SE1<-sd(callBootStrap)/sqrt(80)
SE1
## [1] 4.181344
SE2<-sd(call2BootStrap)/sqrt(10)
SE2
## [1] 9.316676
The standard error is larger for the smaller SRS because the numerator of the SE equation is naturally smaller with a smaller n making the overall SE larger after being divided with the standard deviation. Also, a smaller SRS might have data more spread out when compared to a larger SRS which has a higher chance of more accurate data. While this second concept is a possiblity it is not a for sure feat of differing sample sizes.
trees<-read.csv("nspines (1).csv", header=TRUE, na.strings="?'")
head(trees)
## ns dbh
## 1 n 27.8
## 2 n 14.5
## 3 n 39.1
## 4 n 3.2
## 5 n 58.8
## 6 n 55.5
plot(trees$ns, trees$dbh)
As the side-by-side boxplots do not show a symmetirc structure that might suggest a roughly normal distribution, it does not appear reasonanle to use a standard t procedure. Also since the bowplots do not show modality, it is uncertain how many peaks the distributions could have and whether this would affect normality statements.
obs_stat<-mean(trees$dbh[1:30])-mean(trees$dbh[31:60])
obs_stat
## [1] -10.83333
bootStrapCI2<-function(data1, data2, nsim){
n1<-length(data1)
n2<-length(data2)
bootCI2<-c()
for(i in 1:nsim){
bootSamp1<-sample(1:n1, n1, replace=TRUE)
bootSamp2<-sample(n1:n2, n2, replace=TRUE)
newXbar<-mean(data1[bootSamp1])-mean(data2[bootSamp2])
bootCI2<-c(bootCI2, newXbar)
}
return(bootCI2)
}
bootStrapTrees<-bootStrapCI2(trees$dbh[1:30], trees$dbh[31:60], nsim=10000)
hist(bootStrapTrees)
# Quantile Method
quantile(bootStrapTrees, c(.025, .975))
## 2.5% 97.5%
## -18.353417 -2.733333
#Hybrid Method
se<-sd(bootStrapTrees)
obs_stat+c(-1,1)*qt(.975, df=29)*se
## [1] -19.027677 -2.638989
Based on each sample (North and South) having n=30 and the histogram of bootStrapTrees appearing to be roughly normal, the Hybrid Method seems to a reliable method to create an interval based on the middle 95%.

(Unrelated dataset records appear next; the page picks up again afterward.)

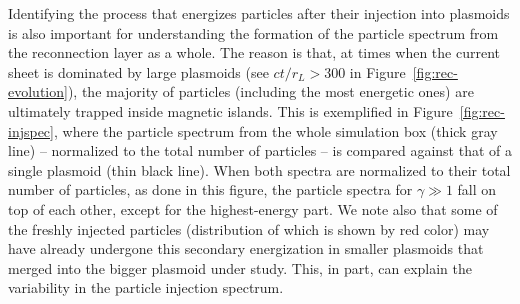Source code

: Identifying the process that energizes particles after their injection into plasmoids is also important for understanding the formation of the particle spectrum from the reconnection layer as a whole. The reason is that, at times when the current sheet is dominated by large plasmoids (see $ct/r_L > 300$ in Figure~\ref{fig:rec-evolution}), the majority of particles (including the most energetic ones) are ultimately trapped inside magnetic islands. This is exemplified in Figure~\ref{fig:rec-injspec}, where the particle spectrum from the whole simulation box (thick gray line) -- normalized to the total number of particles -- is compared against that of a single plasmoid (thin black line). When both spectra are normalized to their total number of particles, as done in this figure, the particle spectra for $\gamma \gg 1$ fall on top of each other, except for the highest-energy part. We note also that some of the freshly injected particles (distribution of which is shown by red color) may have already undergone this secondary energization in smaller plasmoids that merged into the bigger plasmoid under study. This, in part, can explain the variability in the particle injection spectrum.

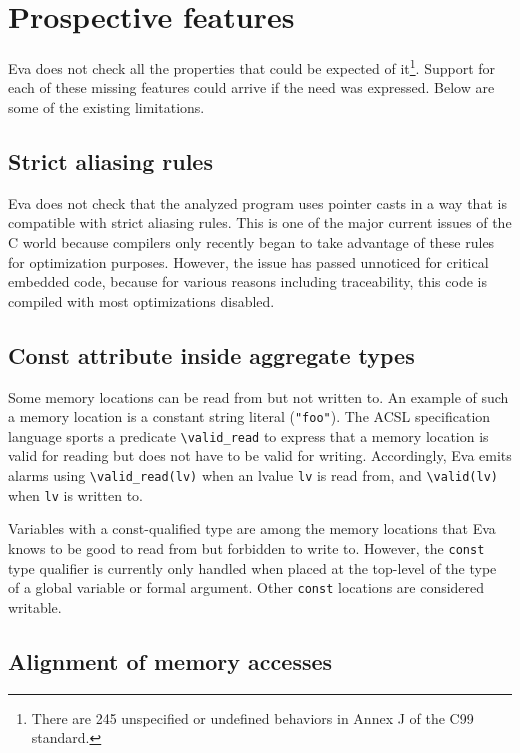 \documentclass[web]{frama-c-book}
\newcommand{\isoc}{\textsf{C99}}
\newcommand{\Eva}{\textsf{Eva}}
\begin{document}
\section{Prospective features}

\Eva{} does not check all the properties that could be
expected of it\footnote{There are 245 unspecified or undefined
  behaviors in Annex J of the \isoc{} standard.}. Support for each of
these missing features could arrive if the need was expressed. Below
are some of the existing limitations.

\subsection{Strict aliasing rules}

\Eva{} does not check that the analyzed program uses
pointer casts in a way that is compatible with strict aliasing
rules. This is one of the major current issues of the C world because
compilers only recently began to take advantage of these rules for
optimization purposes. However, the issue has passed unnoticed for
critical embedded code, because for various reasons including
traceability, this code is compiled with most optimizations disabled.

\subsection{Const attribute inside aggregate types}

Some memory locations can be read from but not written to.  An example
of such a memory location is a constant string literal
(\lstinline|"foo"|). The ACSL specification language sports a
predicate \lstinline|\valid_read| to express that a memory location is
valid for reading but does not have to be valid for writing.
Accordingly, \Eva{} emits alarms using
\lstinline|\valid_read(lv)| when an lvalue \lstinline|lv| is read from, and
\lstinline|\valid(lv)| when \lstinline|lv| is written to.

Variables with a const-qualified type are among the memory locations
that \Eva{} knows to be good to read from but forbidden to
write to. However, the \lstinline|const| type qualifier is currently only
handled when placed at the top-level of the type of a global variable
or formal argument. Other \lstinline|const| locations are considered
writable.

\subsection{Alignment of memory accesses}
\end{document}

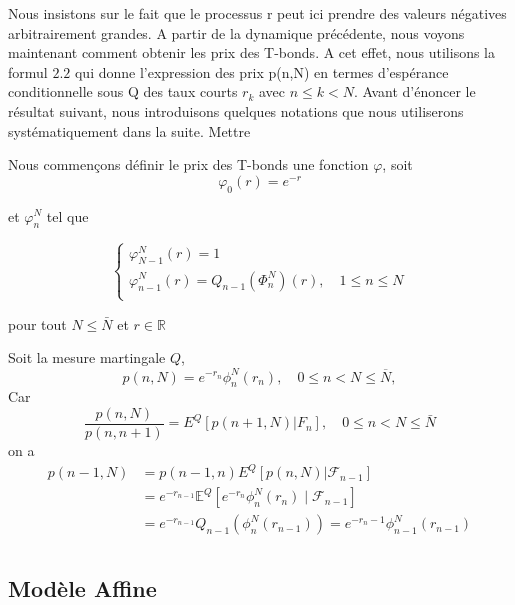 Nous insistons sur le fait que le processus r peut ici prendre des valeurs négatives arbitrairement grandes. A partir de la dynamique précédente, nous voyons maintenant comment obtenir les prix des T-bonds. A cet effet, nous utilisons la formul \(2.2\) qui donne l'expression des prix p(n,N) en termes d'espérance conditionnelle sous Q des taux courts $r_k$ avec $n \le k < N$. Avant d'énoncer le résultat suivant, nous introduisons quelques notations que nous utiliserons systématiquement dans la suite. Mettre


Nous commençons définir le prix des T-bonds une fonction $\varphi$, soit 
\begin{equation}
    \varphi_0 (r) = e^{-r}
\end{equation}

et $\varphi_{n}^{N}$ tel que 

\begin{equation}
\begin{cases}
    \varphi^{N}_{N-1}(r) = 1\\
\varphi^{N}_{n-1}(r) = Q_{n-1}(\Phi^{N}_n) (r), \quad 1 \leq n \leq N\\
\end{cases}
\end{equation}

pour tout $N \le \bar{N}$ et $r \in \mathbb{R}$

Soit la mesure martingale $Q$,
\begin{equation}
p(n, N) = e^{-r_n} \phi_n^N (r_n), \quad 0 \leq n < N \leq \overline{N},
\end{equation}
Car 
\begin{equation*}
    \frac{p(n,N)}{p(n,n+1)} = E^Q[p(n+1,N)|F_n], \quad 0 \leq n < N \leq \bar{N}
\end{equation*}
on a 
\begin{align*}
p(n-1,N) 
    &= p(n-1,n) E^Q[p(n,N)|\mathcal{F}_{n-1}]\\
    &= e^{-r_{n - 1}} \mathbb{E}^Q \left[ e^{-r_n} \phi_n^N (r_n) \mid \mathcal{F}_{n-1} \right] \\
    &= e^{-r_{n - 1}} Q_{n-1} (\phi_n^N (r_{n-1})) = e^{-r_n - 1} \phi_{n-1}^N (r_{n-1})\\
\end{align*}


\subsection{Modèle Affine}

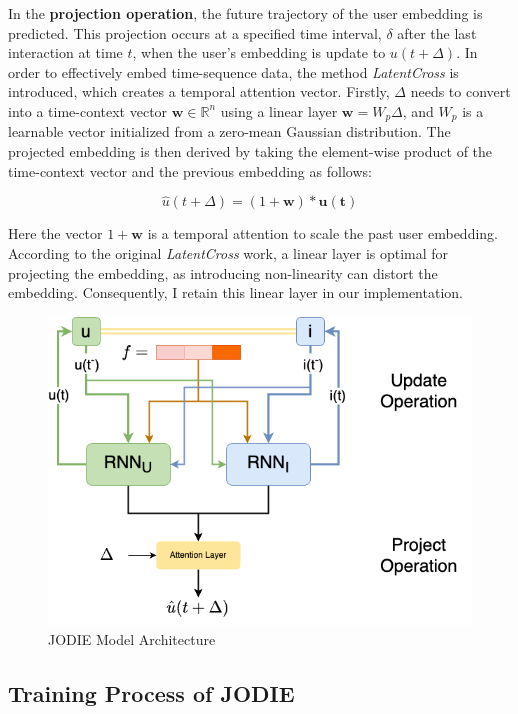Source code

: In the \textbf{projection operation}, the future trajectory of the user embedding is predicted. This projection occurs at a specified time interval, $\delta$ after the last interaction at time $t$, when the user's embedding is update to $u(t+\Delta)$. 
In order to effectively embed time-sequence data, the method \textit{LatentCross}\cite{10.1145/3159652.3159727} is introduced, which creates a temporal attention vector. Firstly, $\Delta$ needs to convert into a time-context vector $\mathbf{w} \in \mathbb{R} ^n$ using a linear layer $\mathbf{w} =W_p \Delta$, and $W_p$ is a learnable vector initialized from a zero-mean Gaussian distribution. The projected embedding is then derived by taking the element-wise product of the time-context vector and the previous embedding as follows:

\[ \hat{u}(t+ \Delta) = (1+\mathbf{w})*\mathbf{u(t)} \]

Here the vector $1+\mathbf{w}$ is a temporal attention to scale the past user embedding. According to the original \textit{LatentCross} work, a linear layer is optimal for projecting the embedding, as introducing non-linearity can distort the embedding. Consequently, I retain this linear layer in our implementation.

\begin{figure}[h]
    \centering
    \includegraphics[width=\linewidth]{figures/04_JODIE.png}
    \caption{JODIE Model Architecture}
    \label{fig:JODIE}
\end{figure}



\subsection{Training Process of JODIE}


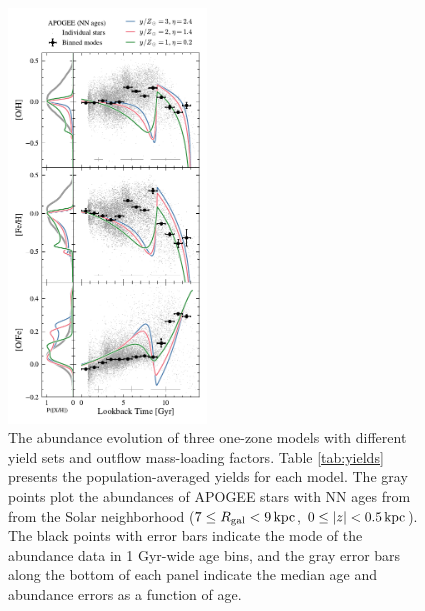 \documentclass[twocolumn,twocolappendix,linenumbers]{aastex631}
\newcommand{\kpc}{\,{\rm kpc}}
\newcommand{\onecolumn}{0.47\textwidth}
\begin{document}
\begin{figure}
    \centering
    \includegraphics[width=\onecolumn]{figures/yield_outflow.pdf}
    \caption{The abundance evolution of three one-zone models with different yield sets and outflow mass-loading factors. Table \ref{tab:yields} presents the population-averaged yields for each model. The gray points plot the abundances of APOGEE stars with NN ages from \citet{leung_variational_2023} from the Solar neighborhood ($7\leq R_{\rm gal}<9\kpc$, $0\leq|z|<0.5\kpc$). The black points with error bars indicate the mode of the abundance data in 1 Gyr-wide age bins, and the gray error bars along the bottom of each panel indicate the median age and abundance errors as a function of age.}
    \label{fig:yield-outflow}
\end{figure}
\end{document}

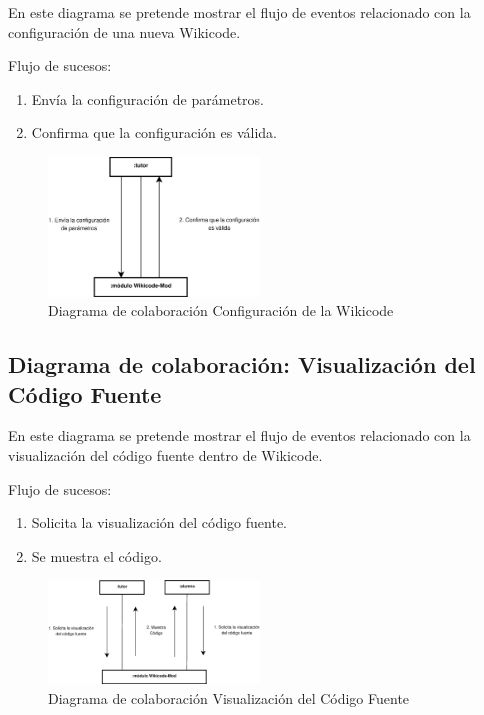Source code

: En este diagrama se pretende mostrar el flujo de eventos relacionado con la configuración de una nueva Wikicode.

Flujo de sucesos:

\begin{enumerate}
	\item Envía la configuración de parámetros.
	\item Confirma que la configuración es válida.
\end{enumerate}

\begin{figure}[h]
	\centering
	\includegraphics[width=0.5\textwidth]{./img/c3-dia-col1.eps}
	\caption{Diagrama de colaboración Configuración de la Wikicode}
\end{figure}

\subsection{Diagrama de colaboración: Visualización del Código Fuente}

En este diagrama se pretende mostrar el flujo de eventos relacionado con la visualización del código fuente dentro de Wikicode.

Flujo de sucesos:

\begin{enumerate}
	\item Solicita la visualización del código fuente.
	\item Se muestra el código.
\end{enumerate}

\begin{figure}[h]
	\centering
	\includegraphics[width=0.5\textwidth]{./img/c3-dia-col2.eps}
	\caption{Diagrama de colaboración Visualización del Código Fuente}
\end{figure}

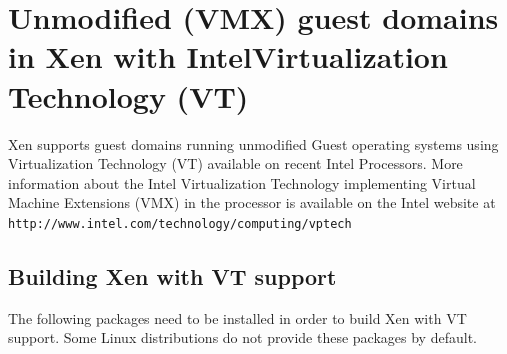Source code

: \documentclass[11pt,twoside,final,openright]{report}
\begin{document}

\appendix

\chapter{Unmodified (VMX) guest domains in Xen with Intel\textregistered Virtualization Technology (VT)}

Xen supports guest domains running unmodified Guest operating systems using Virtualization Technology (VT) available on recent Intel Processors. More information about the Intel Virtualization Technology implementing Virtual Machine Extensions (VMX) in the processor is available on the Intel website at \\
 {\small {\tt http://www.intel.com/technology/computing/vptech}}

\section{Building Xen with VT support}

The following packages need to be installed in order to build Xen with VT support. Some Linux distributions do not provide these packages by default.
\end{document}
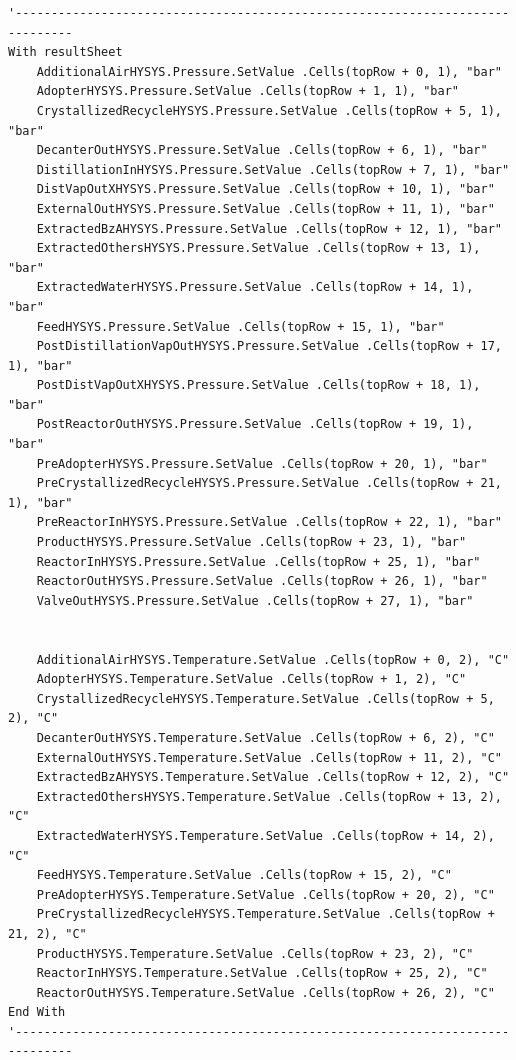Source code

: \documentclass[a4j]{jsreport}
\begin{document}
\begin{lstlisting}[caption=HYSYSとpythonを繋ぐコード]
'------------------------------------------------------------------------------
With resultSheet
    AdditionalAirHYSYS.Pressure.SetValue .Cells(topRow + 0, 1), "bar"
    AdopterHYSYS.Pressure.SetValue .Cells(topRow + 1, 1), "bar"
    CrystallizedRecycleHYSYS.Pressure.SetValue .Cells(topRow + 5, 1), "bar"
    DecanterOutHYSYS.Pressure.SetValue .Cells(topRow + 6, 1), "bar"
    DistillationInHYSYS.Pressure.SetValue .Cells(topRow + 7, 1), "bar"
    DistVapOutXHYSYS.Pressure.SetValue .Cells(topRow + 10, 1), "bar"
    ExternalOutHYSYS.Pressure.SetValue .Cells(topRow + 11, 1), "bar"
    ExtractedBzAHYSYS.Pressure.SetValue .Cells(topRow + 12, 1), "bar"
    ExtractedOthersHYSYS.Pressure.SetValue .Cells(topRow + 13, 1), "bar"
    ExtractedWaterHYSYS.Pressure.SetValue .Cells(topRow + 14, 1), "bar"
    FeedHYSYS.Pressure.SetValue .Cells(topRow + 15, 1), "bar"
    PostDistillationVapOutHYSYS.Pressure.SetValue .Cells(topRow + 17, 1), "bar"
    PostDistVapOutXHYSYS.Pressure.SetValue .Cells(topRow + 18, 1), "bar"
    PostReactorOutHYSYS.Pressure.SetValue .Cells(topRow + 19, 1), "bar"
    PreAdopterHYSYS.Pressure.SetValue .Cells(topRow + 20, 1), "bar"
    PreCrystallizedRecycleHYSYS.Pressure.SetValue .Cells(topRow + 21, 1), "bar"
    PreReactorInHYSYS.Pressure.SetValue .Cells(topRow + 22, 1), "bar"
    ProductHYSYS.Pressure.SetValue .Cells(topRow + 23, 1), "bar"
    ReactorInHYSYS.Pressure.SetValue .Cells(topRow + 25, 1), "bar"
    ReactorOutHYSYS.Pressure.SetValue .Cells(topRow + 26, 1), "bar"
    ValveOutHYSYS.Pressure.SetValue .Cells(topRow + 27, 1), "bar"


    AdditionalAirHYSYS.Temperature.SetValue .Cells(topRow + 0, 2), "C"
    AdopterHYSYS.Temperature.SetValue .Cells(topRow + 1, 2), "C"
    CrystallizedRecycleHYSYS.Temperature.SetValue .Cells(topRow + 5, 2), "C"
    DecanterOutHYSYS.Temperature.SetValue .Cells(topRow + 6, 2), "C"
    ExternalOutHYSYS.Temperature.SetValue .Cells(topRow + 11, 2), "C"
    ExtractedBzAHYSYS.Temperature.SetValue .Cells(topRow + 12, 2), "C"
    ExtractedOthersHYSYS.Temperature.SetValue .Cells(topRow + 13, 2), "C"
    ExtractedWaterHYSYS.Temperature.SetValue .Cells(topRow + 14, 2), "C"
    FeedHYSYS.Temperature.SetValue .Cells(topRow + 15, 2), "C"
    PreAdopterHYSYS.Temperature.SetValue .Cells(topRow + 20, 2), "C"
    PreCrystallizedRecycleHYSYS.Temperature.SetValue .Cells(topRow + 21, 2), "C"
    ProductHYSYS.Temperature.SetValue .Cells(topRow + 23, 2), "C"
    ReactorInHYSYS.Temperature.SetValue .Cells(topRow + 25, 2), "C"
    ReactorOutHYSYS.Temperature.SetValue .Cells(topRow + 26, 2), "C"
End With
'------------------------------------------------------------------------------


\end{lstlisting}
\end{document}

seT<-sqrt((sd(trees$dbh[1:30])/30)+sd(trees$dbh[31:60])/30)
obs_stat+c(-1,1)*qt(.975, df=29)*seT
## [1] -12.937650 -8.729016
The usual two-sample t confidence interval is much smaller then either the Quantile or Hybrid bootstrap method although all three intervals are completely negative. I would use either the Quantile and Hybrid Method as they seem more accurate having drawn from the results of 10000 simulations compared to a small sample size of barelty 30 (typical t confidence interval).